▶ **What you should do**
Report all lines of the data below that hold the word "some".

(Source records)
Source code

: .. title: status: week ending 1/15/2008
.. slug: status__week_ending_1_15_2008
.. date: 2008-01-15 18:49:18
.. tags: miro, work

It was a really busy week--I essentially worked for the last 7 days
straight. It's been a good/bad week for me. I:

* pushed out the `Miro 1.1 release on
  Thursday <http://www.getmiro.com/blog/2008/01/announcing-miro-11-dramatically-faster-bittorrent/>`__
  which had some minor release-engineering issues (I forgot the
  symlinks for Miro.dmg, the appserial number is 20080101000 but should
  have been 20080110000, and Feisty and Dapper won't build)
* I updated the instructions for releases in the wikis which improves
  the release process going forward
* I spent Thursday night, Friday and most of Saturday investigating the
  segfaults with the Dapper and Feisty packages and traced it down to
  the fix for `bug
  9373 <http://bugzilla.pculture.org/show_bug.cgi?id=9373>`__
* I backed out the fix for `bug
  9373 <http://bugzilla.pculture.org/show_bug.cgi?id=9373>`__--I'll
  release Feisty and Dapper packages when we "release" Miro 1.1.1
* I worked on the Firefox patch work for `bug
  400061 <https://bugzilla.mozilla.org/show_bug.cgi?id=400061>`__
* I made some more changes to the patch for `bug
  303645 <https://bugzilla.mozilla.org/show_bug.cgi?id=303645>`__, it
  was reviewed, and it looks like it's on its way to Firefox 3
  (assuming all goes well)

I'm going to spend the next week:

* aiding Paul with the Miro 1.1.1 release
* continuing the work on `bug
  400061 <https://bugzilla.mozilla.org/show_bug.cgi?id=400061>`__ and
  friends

▶ **Solved problem**
  which had some minor release-engineering issues (I forgot the
* I made some more changes to the patch for `bug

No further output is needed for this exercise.